Friday, November 02, 2007

Planet Purgatory: Part II

Research any of the skeptics on global warming, and the name Fred Singer is sure to pop up. Among his many publications, Dr. Singer recently co-authored a book Unstoppable Global Warming: Every 1500 Years.

As Don Erler notes in his recent editorial, Singer has a burr in his saddle about Al Gore.

Singer has called Gore's movie, An Inconvenient Truth, most "bunk," based on "really shoddy" science. For example, in attempting to show that global warming (which nobody denies) is man-made, Gore uses a "trick" by pointing to glaciers melting. According to Singer, "any kind of warming, from whatever cause, will melt ice. Whether it's natural or man-made warming, the ice doesn't care."

Now it's interesting that Erler concedes that global warming is now an accepted fact. Because Dr. Singer is on record denying that the earth's temperature is increasing. From a letter in 1998, Singer claims:

The weather satellite data, the only truly global data set we have, actually show a global cooling trend during the past 19 years.

And again, in testimony before the Senate Committee on Commerce, Science, and Transportation in July of 2000:

There is no Appreciable Climate Warming. Contrary to the conventional wisdom and the predictions of computer models, the Earth's climate has not warmed appreciably in the past two decades, and probably not since about 1940.

Of course, Dr. Singer's testimony came before the sea change in public attitude that resulted once Hurricane Katrina gave us a preview of coming attractions. So now the skeptics are willing to admit that global warming is a fact, while still denying that human activity has anything to do with it. And as for shoddy science, Singer has been known to solicit a few critics himself. A climate scientist at realclimate provided a rebuttal of Singer's key points:

The existence of climate changes in the past is not news to the climate change scientific community; there is a whole chapter about it in the upcoming IPCC Scientific Assessment. Nor do past, natural variations in climate negate the global warming forecast. Most past climate changes, like the glacial interglacial cycle, can be explained based on changes in solar heating and greenhouse gases, but the warming in the last few decades cannot be explained without the impact of human-released greenhouse gases.

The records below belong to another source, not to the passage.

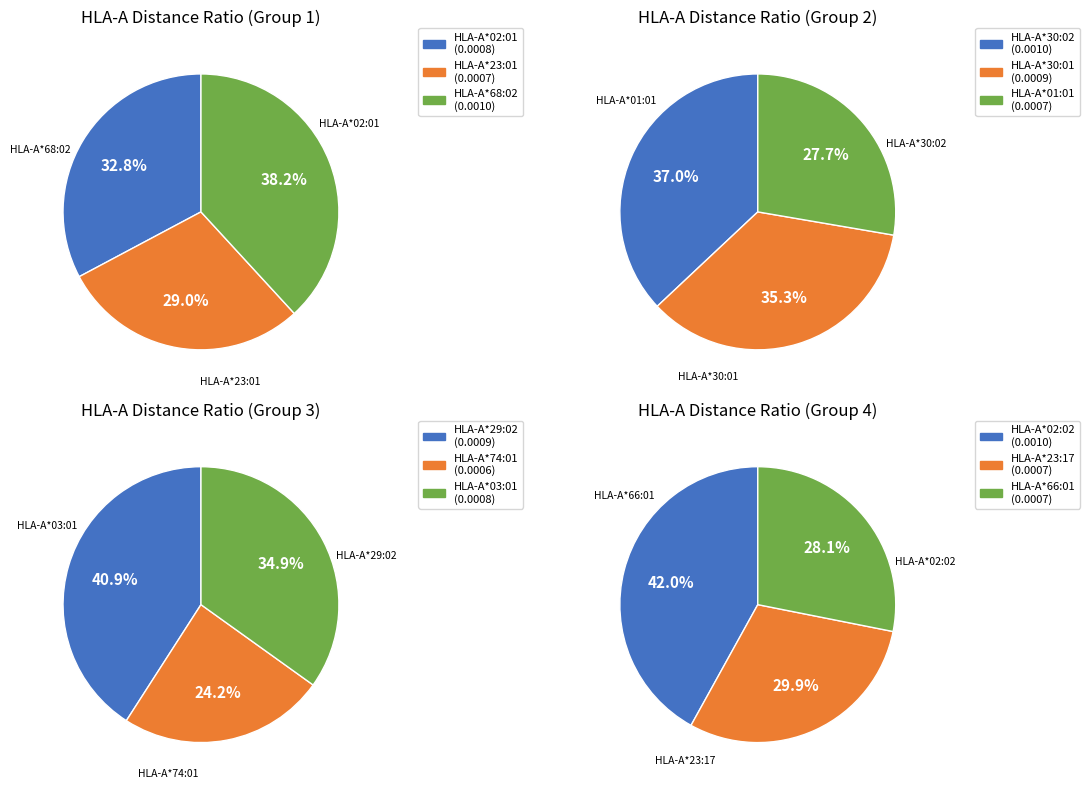

How many slices are in this pie chart?

12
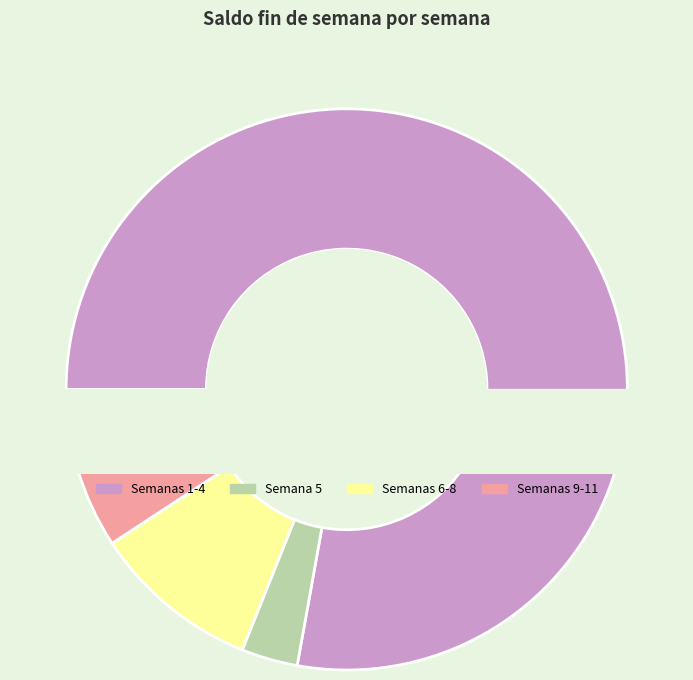

Which slice is the smallest?

11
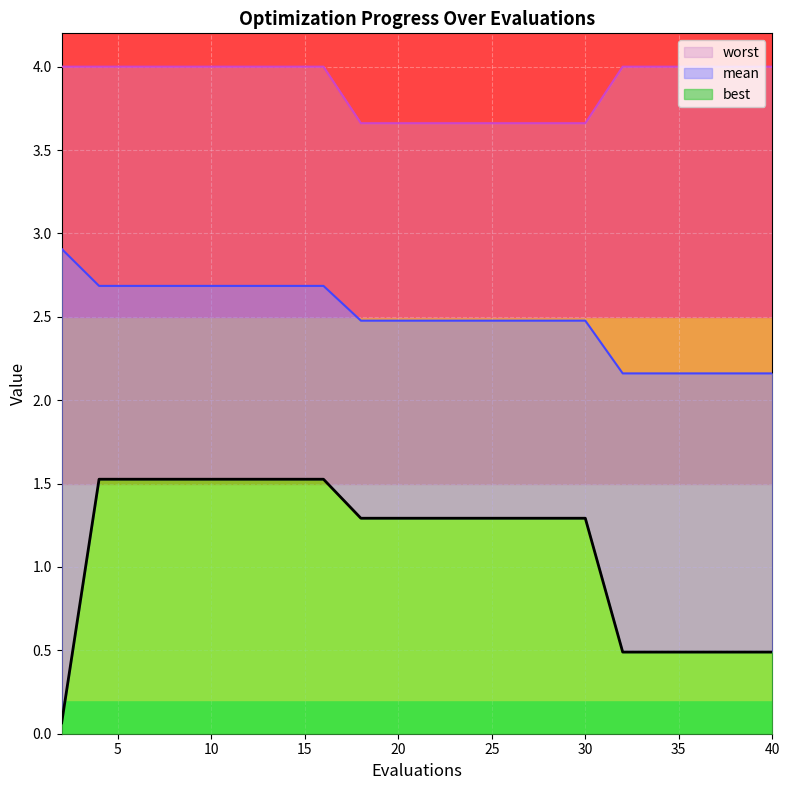

What is the maximum value for best?

1.5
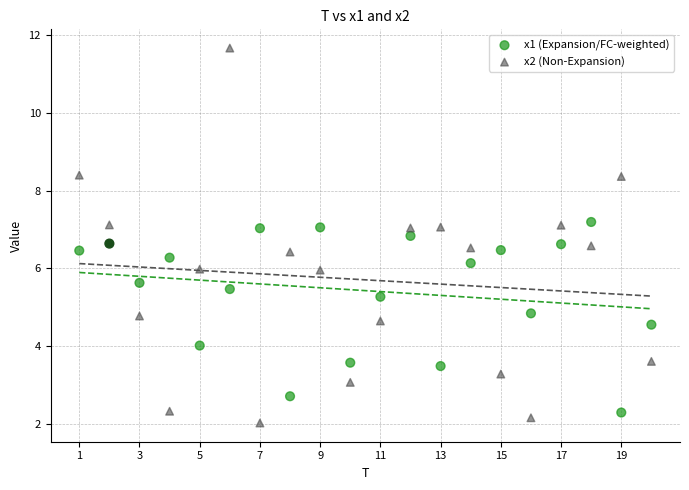

Which series contains the lowest Y value?

x2 (Non-Expansion)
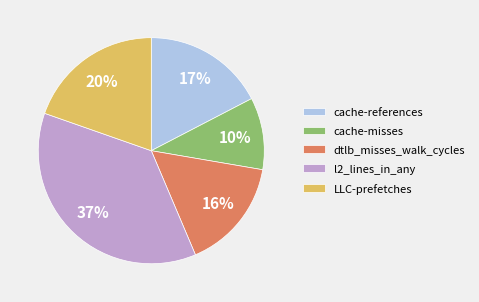

Rank the categories by value from highest to lowest.

l2_lines_in_any, LLC-prefetches, cache-references, dtlb_misses_walk_cycles, cache-misses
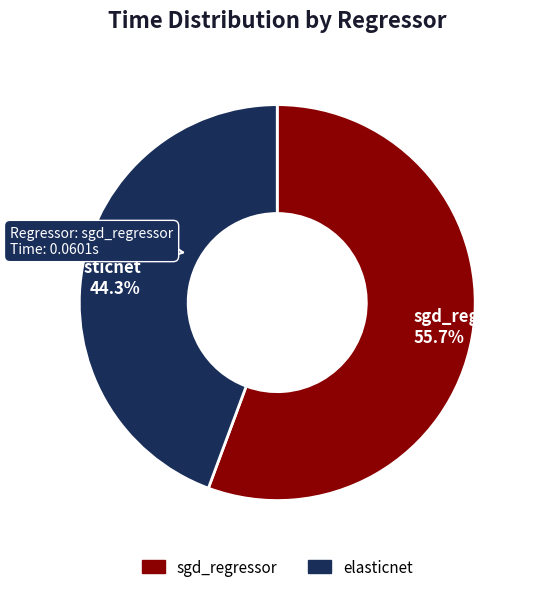

What is the largest slice in the pie chart?

sgd_regressor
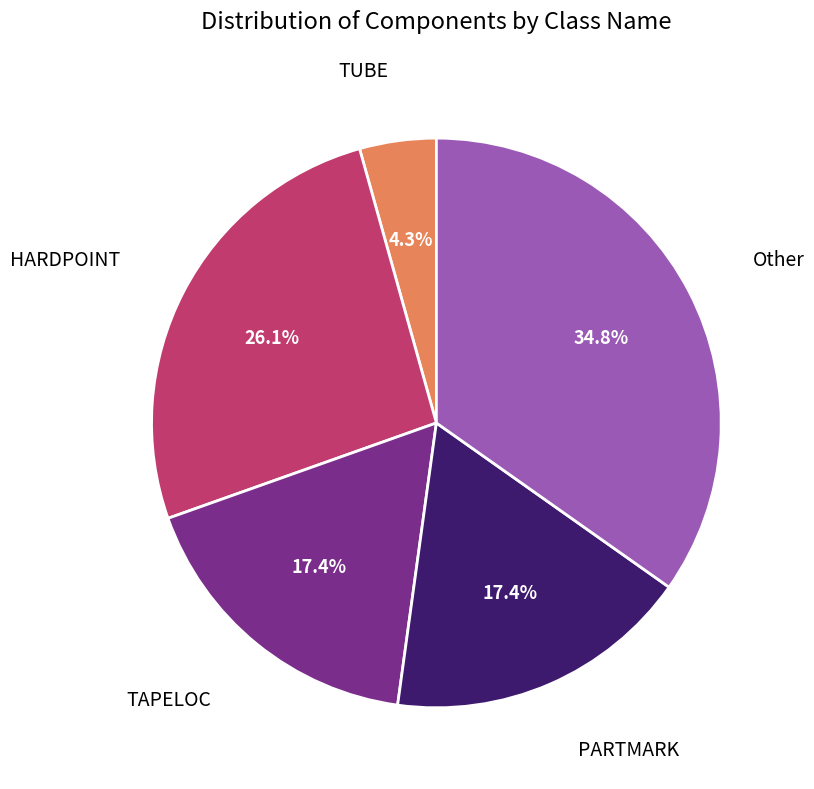

To the nearest percent, what percentage of the pie is Other?

35%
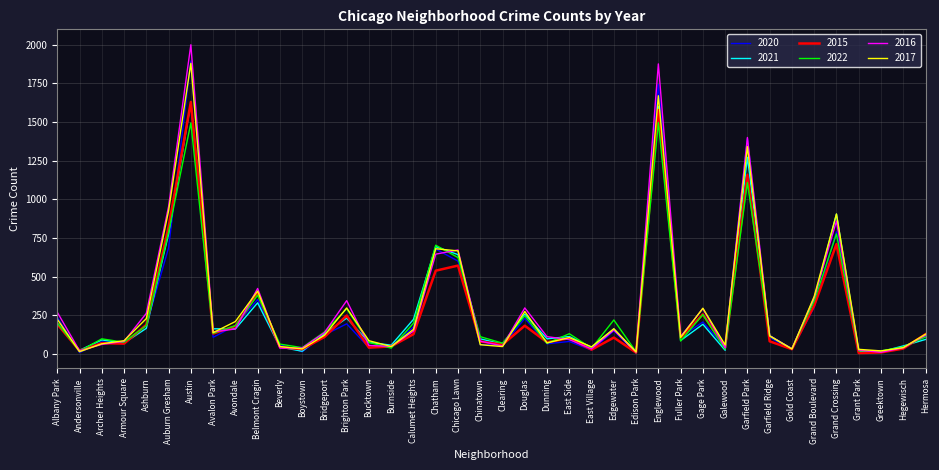

At how many categories does at least one series exceed 470?

7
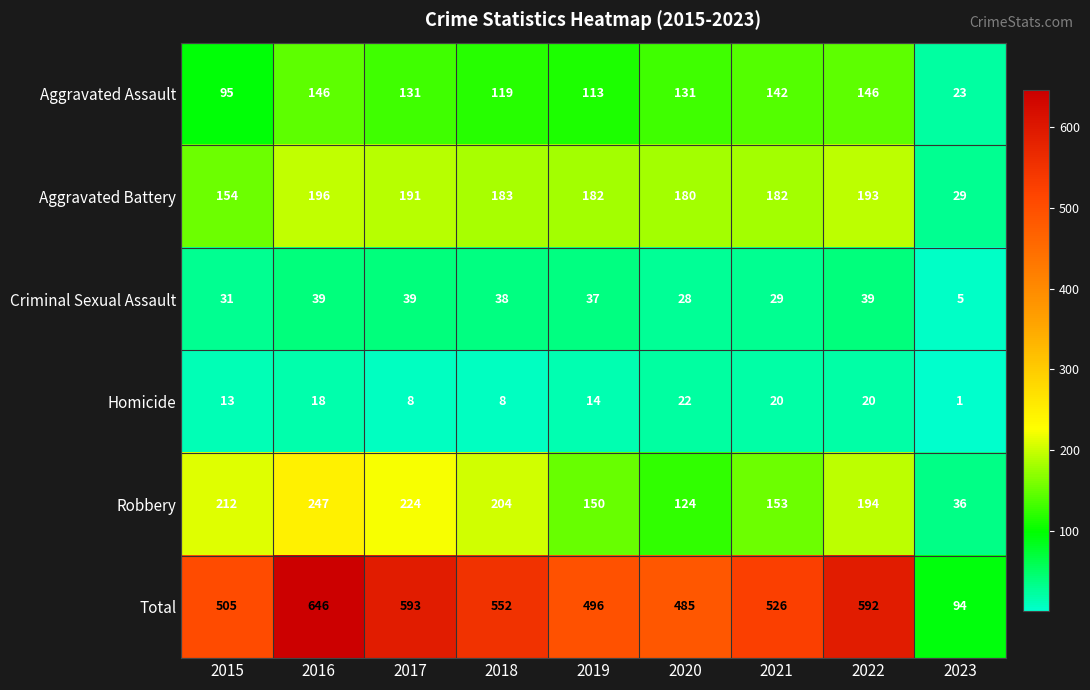

At which category does the chart reach its peak across all series?

2016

Avery was very careful to crop his temperature plots at 1985, rather than show the data to 2005.

As a paid gun for corporate interests, Singer isn't new to attempts to influence public policy on controversial issues.
In 1995, as President of the Science and Environmental Policy Project (a think tank based in Fairfax, Virginia) S. Fred Singer was involved in launching a publicity campaign about "The Top 5 Environmental Myths of 1995," a list that included the U.S. Environmental Protection Agency's conclusion that secondhand tobacco smoke is a human carcinogen.
Singer claims his studies are non-partisan, but he has extensive ties to the fossil fuel industry. Erler suggests that we should ignore the money being paid by these vested interests because the amount is insignificant. His article doesn't include specifics, but the money appears to come from several sources.
In a February 2001 letter to the Washington Post, Singer denied receiving funding from the oil industry, except for consulting work some 20 years prior. SEPP [Science and Environmental Policy Project], however, received multiple grants from ExxonMobil, including 1998 and 2000. In addition, Singer's current CV on the SEPP website states that he served as a consultant to several oil companies. The organizations Singer has recently been affiliated with - Frontiers of Freedom, ACSH, NCPA, etc. - have received generous grants from Exxon on an annual basis.
On the one hand is the testimony of a handful of industry shills, and on the other, decades of research by hundreds of the world's most prominent scientists. Denyers like Erler want you to believe that this constitutes a balanced debate.

Unless we are willing to educate ourselves at least somewhat on the science behind global warming, we will remain vulnerable to the snake oil sold by hucksters like Singer. When you weigh these arguments, it's important to remember what's at stake. As Joseph Romm describes it in Hell and High Water:
If we permit this Planetary Purgatory to occur, the nation and the world would be forced to begin a desperate race against time-- a race against the vicious cycles in which an initial warming causes changes to the climate system that lead to more warming, which makes adapting to climate change a never-ending, ever-changing, expensive, exhausting struggle for our children, and their children, and on and on for generations.
Surely the greatest threat to face humankind since the threat of nuclear annihilation warrants moving past the increasingly marginalized skeptics and their phony debates to a discussion of the hard choices we may face in the very near future.